ELECTRO-HOLOGRAPHY TECHNOLOGY AND ALL-OPTICAL INTELLIGENT LAMBDA SWITCH
Photograph by Zen Sekizawa
Aharon Agranat's wife wears the earrings he crafted for her with pride. The jewel in each stud is a pale green man-made crystal— potassium lithium tantalate niobate— concocted by Agranat, a 48-year-old Israeli physicist. The crystal, KLTN for short, may also revolutionize fiber optics and change the way you use the Web, transmit data, or phone loved ones.
Internet data traffic, doubling every three to four months, will soon be too great for the strained infrastructure to handle. Information often travels through fiber-optic cables as photons, particles of light. These days, one hair-thin fiber-optic glass wire carries one light beam containing 80 different wavelengths (referred to as colors), each carrying a different data stream. As traffic increases, companies are compelled to jack up the number of colors in a beam. By year's end, the standard will be 160 colors. Some carriers already foresee boosting their output to 320 or 960 colors, which means 320 or 960 phone calls, faxes, or Web searches transmitted simultaneously. Optical fibers can handle that traffic. The trouble starts when the fibers converge at intersections manned by routers, the electronic traffic cops charged with directing the signals to different destinations. That's where Agranat's crystals could prove to be a solution.
Traditional routers are electronic, not optical; they convert photons to electrons before ferrying them across that intersection— at much reduced speeds. Once they reach the other side of the intersection, electrons must morph back into photons to zip away at the speed of light. Newer routers employ disks or mirrors to propel photons across that intersection, without converting them to electrons. These routers are faster, but they still transport the entire light beam at one time. They cannot split up a fiber's cargo and send individual colors in different directions. Telecommunications executives dream of all-optical devices that are capable of working in billionths of a second. "There's a war going on now to see who's going to be the first to build one," says Agranat, who has done just that.

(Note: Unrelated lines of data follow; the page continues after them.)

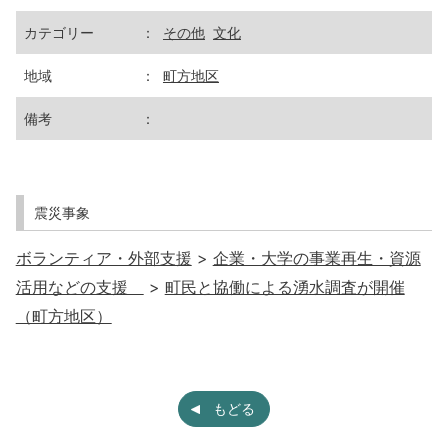
カテゴリー
：
その他
文化
地域
：
町方地区
備考
：
震災事象
ボランティア・外部支援
>
企業・大学の事業再生・資源
活用などの支援
>
町民と協働による湧水調査が開催
（町方地区）
もどる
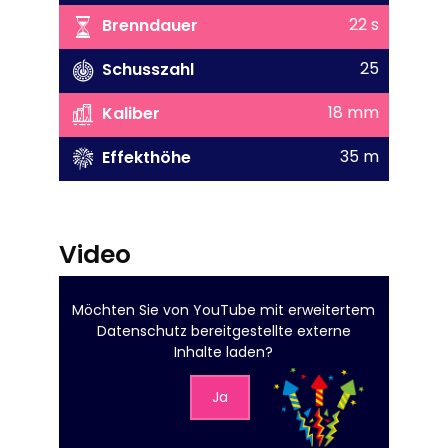
22 s
Brenndauer
25
Schusszahl
18 mm
Kaliber
35 m
Effekthöhe
Video
Möchten Sie von
YouTube mit erweitertem
Datenschutz
bereitgestellte externe
Inhalte laden?
Ja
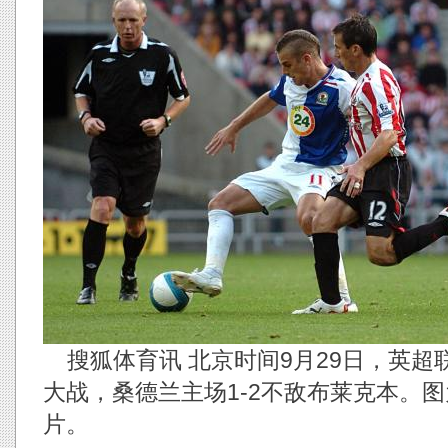
搜狐体育讯 北京时间9月29日，英超
大战，桑德兰主场1-2不敌布莱克本。
片。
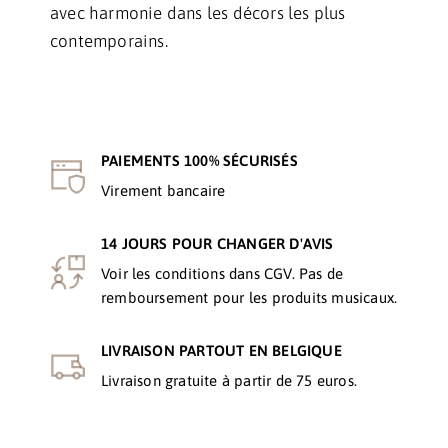
avec harmonie dans les décors les plus
contemporains.
PAIEMENTS 100% SÉCURISÉS
Virement bancaire
14 JOURS POUR CHANGER D'AVIS
Voir les conditions dans CGV. Pas de
remboursement pour les produits musicaux.
LIVRAISON PARTOUT EN BELGIQUE
Livraison gratuite à partir de 75 euros.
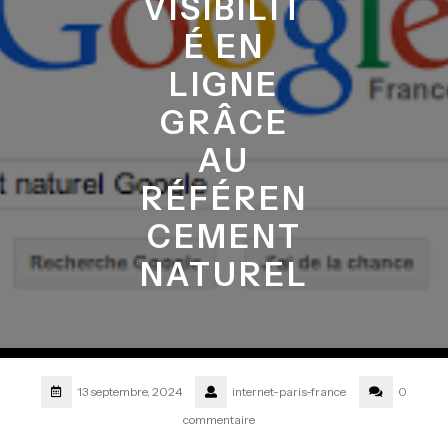
VISIBILIT
É EN
LIGNE
GRÂCE
AU
RÉFÉREN
CEMENT
NATUREL
13 septembre, 2024
internet-paris-france
0
commentaire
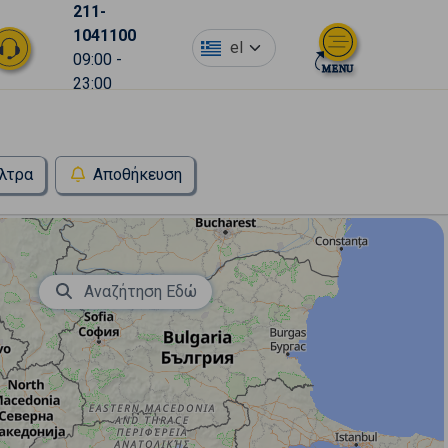
211-
1041100
el
09:00 -
23:00
λτρα
Αποθήκευση
Αναζήτηση Εδώ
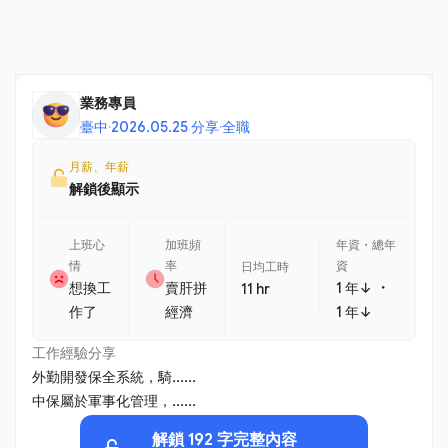
業務專員
臺中
·
2026.05.25 分享
·
全職
月薪、年薪
解鎖後顯示
上班心
加班頻
年資・總年
情
率
資
日均工時
・
想換工
賣肝拼
1 年↓
11 hr
作了
經濟
1 年↓
工作經驗分享
外勤開發保全系統，騎......
中保屬於軍事化管理，......
解鎖 192 字完整內容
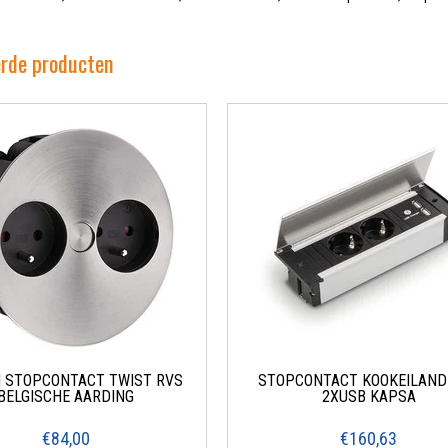
erde producten
 STOPCONTACT TWIST RVS
STOPCONTACT KOOKEILAND
BELGISCHE AARDING
2XUSB KAPSA
€84,00
€160,63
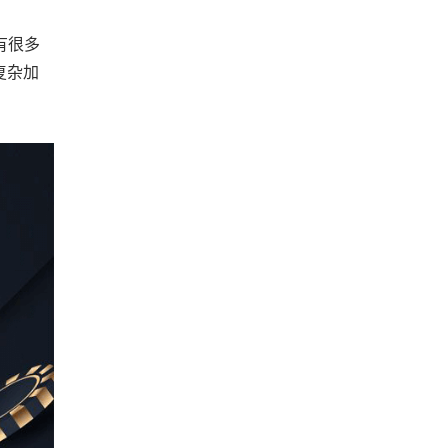
有很多
复杂加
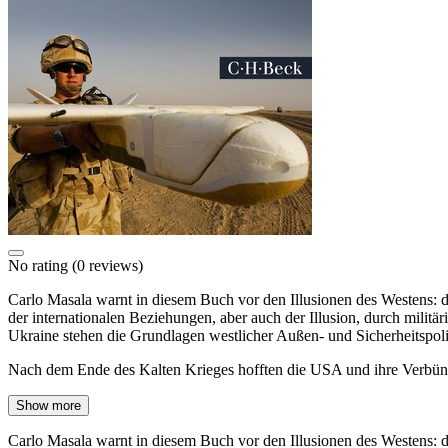
No rating
(0 reviews)
Carlo Masala warnt in diesem Buch vor den Illusionen des Westens: d
der internationalen Beziehungen, aber auch der Illusion, durch militär
Ukraine stehen die Grundlagen westlicher Außen- und Sicherheitspol
Nach dem Ende des Kalten Krieges hofften die USA und ihre Verbü
Show more
Carlo Masala warnt in diesem Buch vor den Illusionen des Westens: d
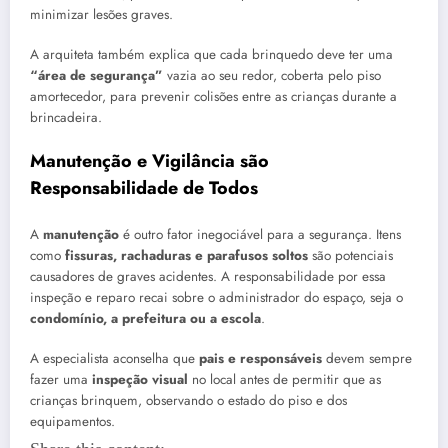
minimizar lesões graves.
A arquiteta também explica que cada brinquedo deve ter uma
“área de segurança”
vazia ao seu redor, coberta pelo piso
amortecedor, para prevenir colisões entre as crianças durante a
brincadeira.
Manutenção e Vigilância são
Responsabilidade de Todos
A
manutenção
é outro fator inegociável para a segurança. Itens
como
fissuras, rachaduras e parafusos soltos
são potenciais
causadores de graves acidentes. A responsabilidade por essa
inspeção e reparo recai sobre o administrador do espaço, seja o
condomínio, a prefeitura ou a escola
.
A especialista aconselha que
pais e responsáveis
devem sempre
fazer uma
inspeção visual
no local antes de permitir que as
crianças brinquem, observando o estado do piso e dos
equipamentos.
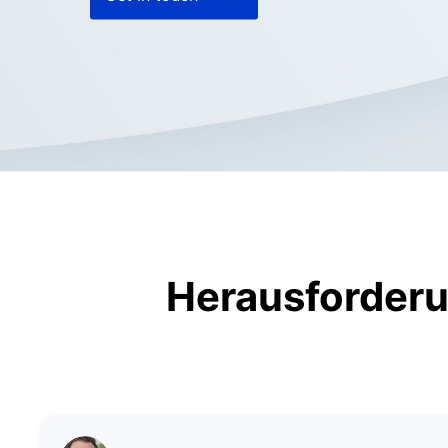
Herausforderu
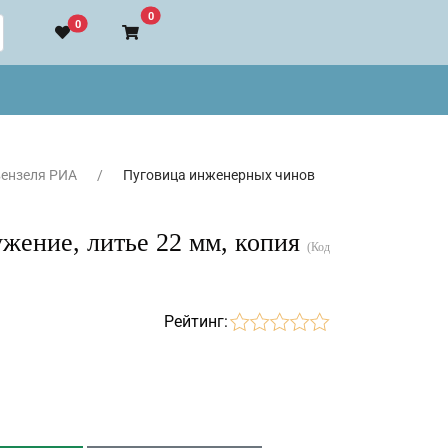
В корзину
0
0
вензеля РИА
Пуговица инженерных чинов
жение, литье 22 мм, копия
(Код
Рейтинг:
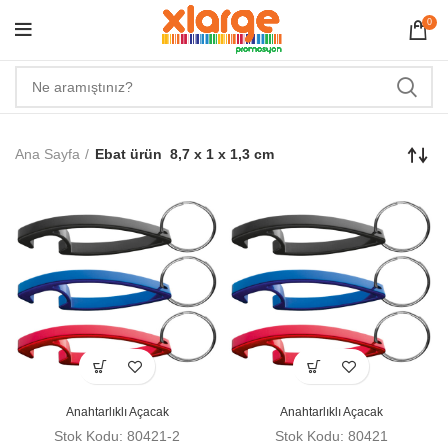
0
Ana Sayfa
Ebat ürün
8,7 x 1 x 1,3 cm
Anahtarlıklı Açacak
Anahtarlıklı Açacak
Stok Kodu: 80421-2
Stok Kodu: 80421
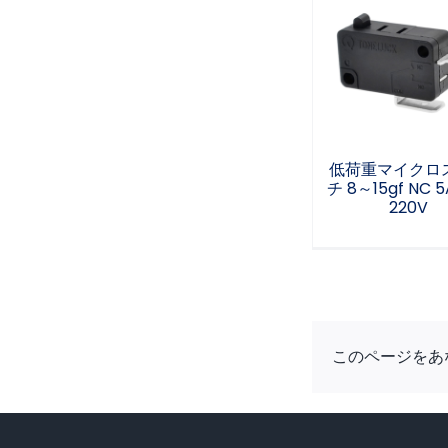
低荷重マイク
ッチ 8～15gf N
110V 220V
低荷重マイクロ
チ 8～15gf NC 5A
220V
このページをあ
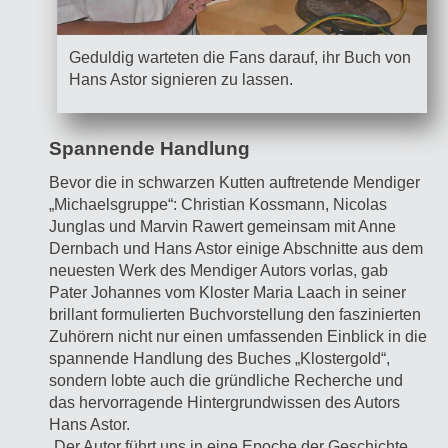
Geduldig warteten die Fans darauf, ihr Buch von
Hans Astor signieren zu lassen.
Spannende Handlung
Bevor die in schwarzen Kutten auftretende Mendiger
„Michaelsgruppe“: Christian Kossmann, Nicolas
Junglas und Marvin Rawert gemeinsam mit Anne
Dernbach und Hans Astor einige Abschnitte aus dem
neuesten Werk des Mendiger Autors vorlas, gab
Pater Johannes vom Kloster Maria Laach in seiner
brillant formulierten Buchvorstellung den faszinierten
Zuhörern nicht nur einen umfassenden Einblick in die
spannende Handlung des Buches „Klostergold“,
sondern lobte auch die gründliche Recherche und
das hervorragende Hintergrundwissen des Autors
Hans Astor.
„Der Autor führt uns in eine Epoche der Geschichte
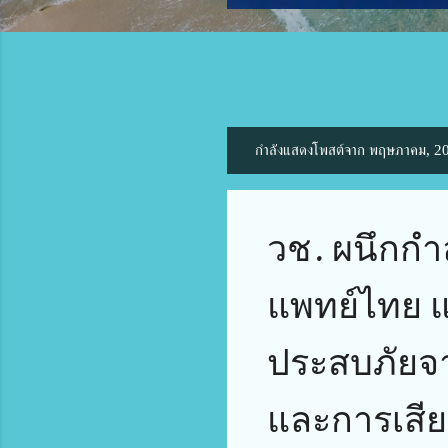
กำลังแสดงโพสต์จาก พฤษภาคม, 2
บ
ท
ค
ว
วช. ผนึกกำ
า
ม
แพทย์ไทย แล
ประสบภัยจาก
และการเสี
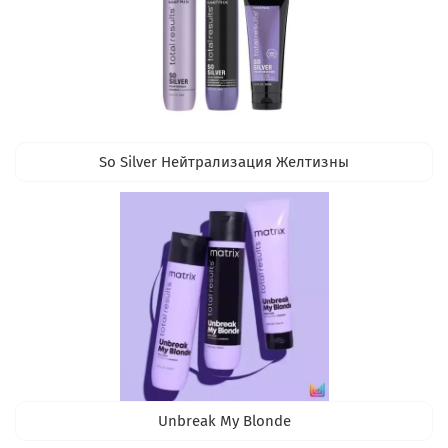
So Silver Нейтрализация Желтизны
Unbreak My Blonde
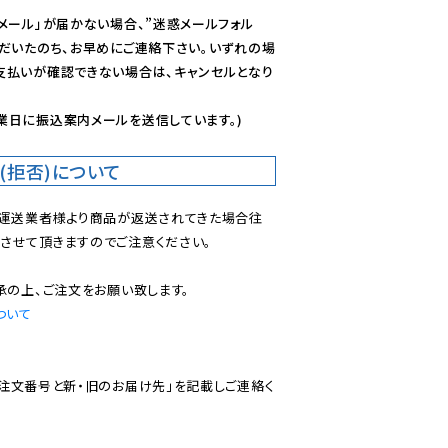
メール」が届かない場合、”迷惑メールフォル
ただいたのち、お早めにご連絡下さい。いずれの場
支払いが確認できない場合は、キャンセルとなり
業日に振込案内メールを送信しています。)
(拒否)について
で運送業者様より商品が返送されてきた場合往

Agranat's Intelligent Lambda Switch will be tested in two labs at the end of the summer. The switch is an array formed from a minute dice of his patented crystal. There are no moving parts; consequently, the router can funnel light 10,000 times faster than any other router. The switch may give industry giants such fine control that they could sublet some colors to a different carrier. The key to Agranat's new science— electro-holography— is that each green slab contains a hologram, a filter programmed to catch and deflect one color only. When voltage is applied to a crystal, the activated hologram lets all colors pass through except the one it will bounce to a different destination.
A big challenge was to grow crystals that are utterly transparent, house holograms, and accept an electric charge. They're made by laboriously cooling a molten mix of the four ingredients heated to more than 2,200 degrees Fahrenheit. An ice-cube-sized crystal can be diced with a diamond saw to make 1,000 identical rectangular prisms, a process that enthralls Agranat, even though he's watched it hundreds of times. "It makes one feel a bit like an alchemist," he says, "because an entirely new entity is created, one that is, on top of its scientific and practical importance, more beautiful than gold. Imagine how excited I was when the first one came out of the furnace." Of course, some bits of that first crystal didn't end up in a router. Mrs. A is wearing them.